TEXT SEGMENT ->
'''
The Journal of Pediatrics
Volume 153, Issue 6 , Pages 735-736, December 2008

By the Sweat of Our Brows: How Salty Should a Person Be?

  • Brian P. O'Sullivan, MD

      Affiliations

    • Corresponding Author InformationReprint requests: Brian P. O'Sullivan, MD, Department of Pediatrics, University of Massachusetts Medical School, UMass Memorial Health Care, 55 Lake Avenue North, Worcester, MA 01655
    • ,
  • Robert G. Zwerdling, MD

Department of Pediatrics, University of Massachusetts Medical School, UMass Memorial Health Care, Worcester, Massachusetts

Article Outline

Abbreviations: CF, Cystic fibrosis

 

Traditionally, a sweat chloride value > 60 mmol/L (60 mEq/L) has been considered to be diagnostic of cystic fibrosis (CF), a value < 40 mmol/L to be negative for CF, and values between 40 and 60 mmol/L to be borderline.1 For very young infants undergoing a sweat test because of a positive newborn screening test, a borderline range of 30 to 60 mmol/L may be more appropriate.1, 2, 3 Two articles in this issue of The Journal add both clarity and confusion to interpreting what remains the gold standard for the diagnosis of CF.4, 5

See related articles, p 758 and p 857

The Australian group led by Massie has tracked a large cohort of patients and screened infants closely over many years. Now this group has created a database that allows appropriate interpretation of sweat chloride measurements over a wide range of ages.4 Surprisingly, such normative information has been lacking previously.6 This group now reports sweat chloride and sodium determinations in 40 people in each of 6 age categories.4 They excluded carriers of the ΔF508 mutation, relatives of known patients with CF, and individuals with chronic respiratory symptoms, thereby minimizing the likelihood of including results of subjects with mild forms of CF in their reference data. Impressively, the traditional cutoff value for a normal sweat chloride value in a child, < 40 mmol/L, is in almost perfect agreement with their data. Beyond childhood, these investigators noted a gradual but significant rise in normal sweat electrolyte values with age. By young adulthood, the median sweat chloride value in unaffected individuals was 22.7 mmol/L (95th percentile = 59.6 mmol/L). Again, this value is consistent with the accepted belief that a sweat test value > 60 mmol/L is diagnostic of CF. But many unaffected adults in this cohort had sweat chloride values in the range of 40 to 60 mmol/L, which are considered borderline using traditional reference ranges. This is a critical piece of information. Because more adults with chronic respiratory, reproductive, and pancreatic symptoms are rightly undergoing sweat testing, it is vital that these tests be interpreted in an age-appropriate manner. Sharing the results of the study by Mishra et al4 with adult care providers is imperative to avoid unnecessary follow-up testing in patients without CF with sweat chloride values > 40 mmol/L.
'''
DATA SUPPLIED ->
'''
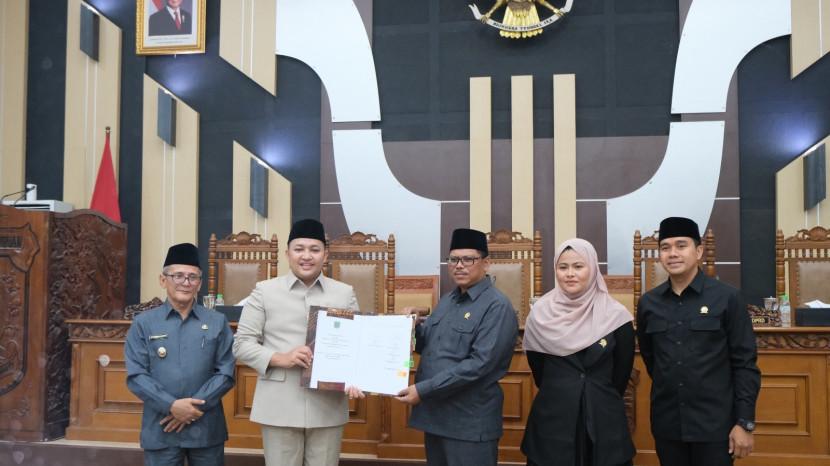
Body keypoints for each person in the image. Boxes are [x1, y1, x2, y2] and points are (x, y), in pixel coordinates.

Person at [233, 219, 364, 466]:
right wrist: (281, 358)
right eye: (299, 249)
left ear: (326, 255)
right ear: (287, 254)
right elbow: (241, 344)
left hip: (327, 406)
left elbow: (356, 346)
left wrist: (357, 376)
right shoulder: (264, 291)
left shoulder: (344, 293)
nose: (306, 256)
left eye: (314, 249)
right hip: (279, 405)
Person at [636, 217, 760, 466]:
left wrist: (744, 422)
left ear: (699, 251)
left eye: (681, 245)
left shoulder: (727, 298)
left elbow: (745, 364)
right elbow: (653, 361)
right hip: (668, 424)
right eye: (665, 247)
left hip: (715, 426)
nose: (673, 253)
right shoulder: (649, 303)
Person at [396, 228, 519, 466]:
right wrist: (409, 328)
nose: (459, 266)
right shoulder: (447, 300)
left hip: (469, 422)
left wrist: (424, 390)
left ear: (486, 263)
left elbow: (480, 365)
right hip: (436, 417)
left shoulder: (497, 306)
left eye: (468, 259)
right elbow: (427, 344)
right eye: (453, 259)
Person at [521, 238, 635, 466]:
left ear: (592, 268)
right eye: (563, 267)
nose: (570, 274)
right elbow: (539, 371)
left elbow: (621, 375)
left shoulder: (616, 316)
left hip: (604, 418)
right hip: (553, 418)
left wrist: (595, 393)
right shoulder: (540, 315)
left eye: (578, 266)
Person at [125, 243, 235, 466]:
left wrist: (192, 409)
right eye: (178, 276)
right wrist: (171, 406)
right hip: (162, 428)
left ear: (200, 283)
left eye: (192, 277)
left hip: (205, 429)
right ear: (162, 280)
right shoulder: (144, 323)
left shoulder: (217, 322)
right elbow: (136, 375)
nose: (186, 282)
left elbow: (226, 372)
'''
'''
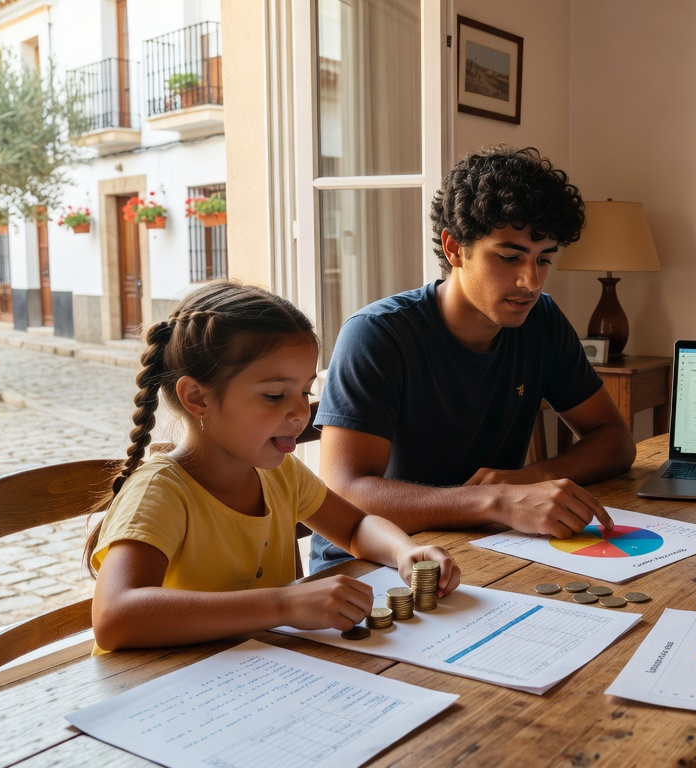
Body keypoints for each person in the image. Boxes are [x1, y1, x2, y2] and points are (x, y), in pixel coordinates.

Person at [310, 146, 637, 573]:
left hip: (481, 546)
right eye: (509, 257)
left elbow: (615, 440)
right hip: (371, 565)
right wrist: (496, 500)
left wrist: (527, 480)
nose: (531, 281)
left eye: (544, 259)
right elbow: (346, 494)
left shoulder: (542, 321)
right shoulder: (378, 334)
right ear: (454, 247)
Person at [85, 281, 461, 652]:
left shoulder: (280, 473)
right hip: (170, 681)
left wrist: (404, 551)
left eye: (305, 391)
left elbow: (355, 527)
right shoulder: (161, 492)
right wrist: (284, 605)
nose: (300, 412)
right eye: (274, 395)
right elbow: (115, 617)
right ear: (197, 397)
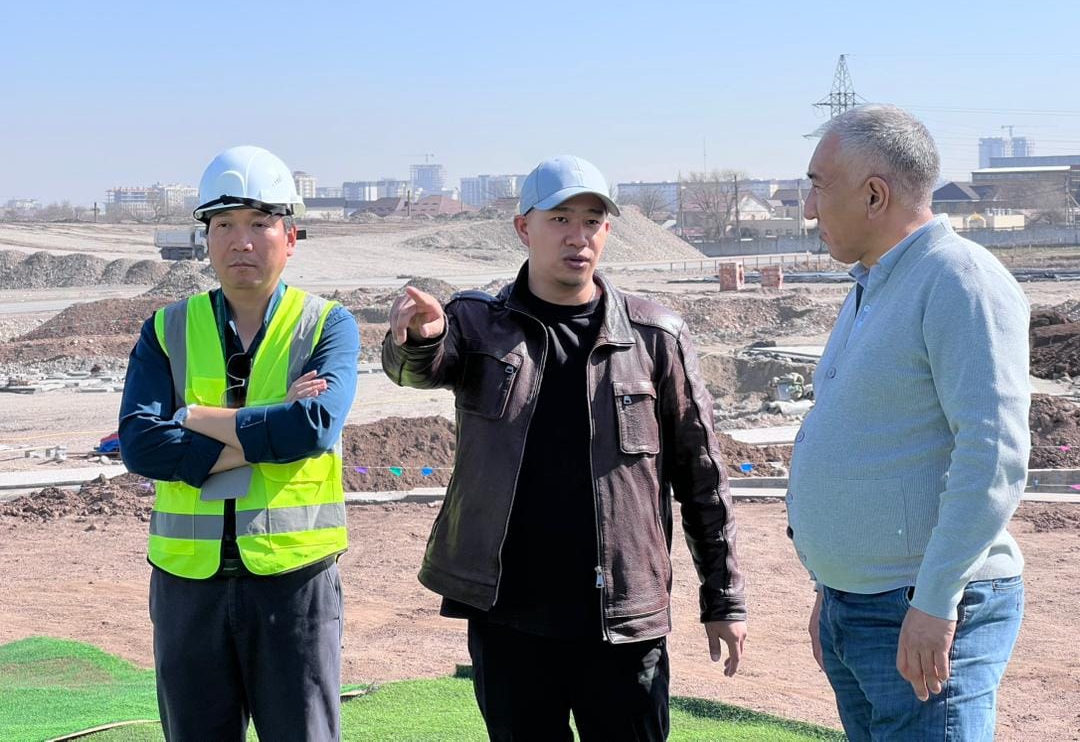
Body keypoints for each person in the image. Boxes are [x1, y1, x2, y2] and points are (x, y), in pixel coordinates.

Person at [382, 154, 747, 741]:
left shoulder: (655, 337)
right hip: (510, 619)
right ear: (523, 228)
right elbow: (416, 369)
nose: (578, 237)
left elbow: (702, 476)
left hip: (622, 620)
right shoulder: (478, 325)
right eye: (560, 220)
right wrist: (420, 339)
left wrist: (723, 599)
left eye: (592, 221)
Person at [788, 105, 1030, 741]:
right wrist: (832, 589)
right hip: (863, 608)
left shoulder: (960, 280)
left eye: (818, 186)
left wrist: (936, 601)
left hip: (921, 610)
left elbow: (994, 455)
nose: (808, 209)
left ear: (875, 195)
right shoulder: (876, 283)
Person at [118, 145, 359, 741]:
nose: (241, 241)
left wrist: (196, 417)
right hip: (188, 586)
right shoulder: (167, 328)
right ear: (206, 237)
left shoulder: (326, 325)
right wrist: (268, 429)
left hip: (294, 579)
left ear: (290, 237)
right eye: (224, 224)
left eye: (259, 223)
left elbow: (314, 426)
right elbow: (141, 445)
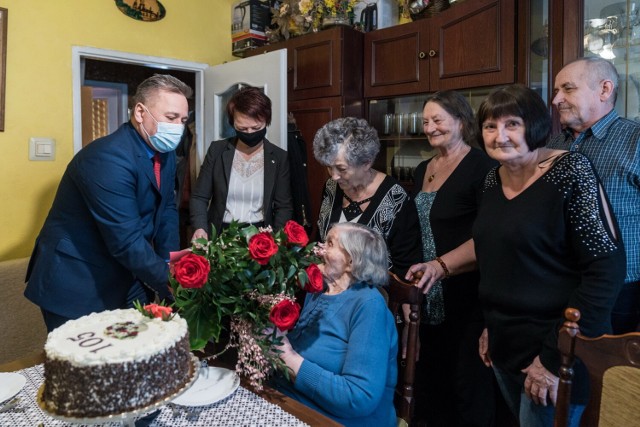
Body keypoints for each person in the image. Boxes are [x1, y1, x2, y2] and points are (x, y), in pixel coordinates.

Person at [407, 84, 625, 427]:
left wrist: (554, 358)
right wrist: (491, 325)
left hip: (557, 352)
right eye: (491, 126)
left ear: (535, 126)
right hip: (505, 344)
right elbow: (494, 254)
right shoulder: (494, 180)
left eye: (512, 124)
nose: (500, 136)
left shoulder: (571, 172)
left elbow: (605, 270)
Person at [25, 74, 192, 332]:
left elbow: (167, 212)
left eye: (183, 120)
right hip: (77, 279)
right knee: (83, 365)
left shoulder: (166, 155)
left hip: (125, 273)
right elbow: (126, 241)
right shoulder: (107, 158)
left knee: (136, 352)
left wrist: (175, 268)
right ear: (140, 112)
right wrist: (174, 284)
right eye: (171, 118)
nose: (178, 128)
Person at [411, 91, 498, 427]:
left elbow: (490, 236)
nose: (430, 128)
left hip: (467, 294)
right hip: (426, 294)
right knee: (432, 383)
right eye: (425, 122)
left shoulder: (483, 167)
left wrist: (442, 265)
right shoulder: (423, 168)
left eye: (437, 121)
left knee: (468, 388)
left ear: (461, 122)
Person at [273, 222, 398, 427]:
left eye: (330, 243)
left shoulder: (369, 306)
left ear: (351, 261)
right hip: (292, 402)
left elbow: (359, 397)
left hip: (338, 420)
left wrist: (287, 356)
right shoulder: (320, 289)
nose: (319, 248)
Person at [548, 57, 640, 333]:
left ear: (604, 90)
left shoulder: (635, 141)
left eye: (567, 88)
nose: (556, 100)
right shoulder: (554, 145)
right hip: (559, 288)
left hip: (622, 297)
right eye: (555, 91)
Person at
'''
Continue the editorial on sweat chloride testing for cystic fibrosis from its last sentence. The rows have nothing to do with this.

In a related article, Soultan et al5 address the other end of the age spectrum. They argue that we should consider lowering the accepted upper limit of normal for screened infants with 1 known CF mutation from 30 mmol/L to 24 mmol/L. They propose this value based on their observations in the first 50 infants referred to their center after institution of CF newborn screening. But their proposed lower limit of normal is not consistent with reports from 3 other, larger newborn screening groups. Massie et al7 found ΔF508 carriers had a mean sweat chloride value of 15.5 ± 6.2 mmol/L (n = 270), Farrell et al8 reported a mean sweat chloride value of 14 .9 ± 8.4 mmol/L in carriers of this mutation (n = 128), and Parad et al2 reported an almost identical value (14.7 ± 7.1 mmol/L) in carriers of 1 CF mutation (n = 882). Using these values and Soultan et al's method of mean plus 3 standard deviations makes the acceptable upper limit for a carrier for 1 CF mutation higher, not lower, than the 30 mmol/L currently in use.

Out of nearly 300 children tested, Soultan et al identified 3 with sweat chloride values between 24 and 30 mmol/L. In most centers, these children would be deemed unaffected carriers. These children underwent extensive (and expensive) genetic testing and were found to be heterozygous for the ΔF508 mutation and the 5T-12TG variant, which may or may not be associated with disease. Although a small number of children with an additional CF variant may be detected by expanding the borderline range, any benefit to knowing about these variants at this time is purely speculative. Will the child ever develop fulminate CF? If so, will it manifest in childhood? Will an intervention in childhood change the course or lifetime burden of illness? Based on the few case reports of people carrying this genetic combination (ΔF508/5T-12TG) and the large pool of people who likely have the same genetic background but no illness,9 it appears that the answer to all 3 questions is “no.”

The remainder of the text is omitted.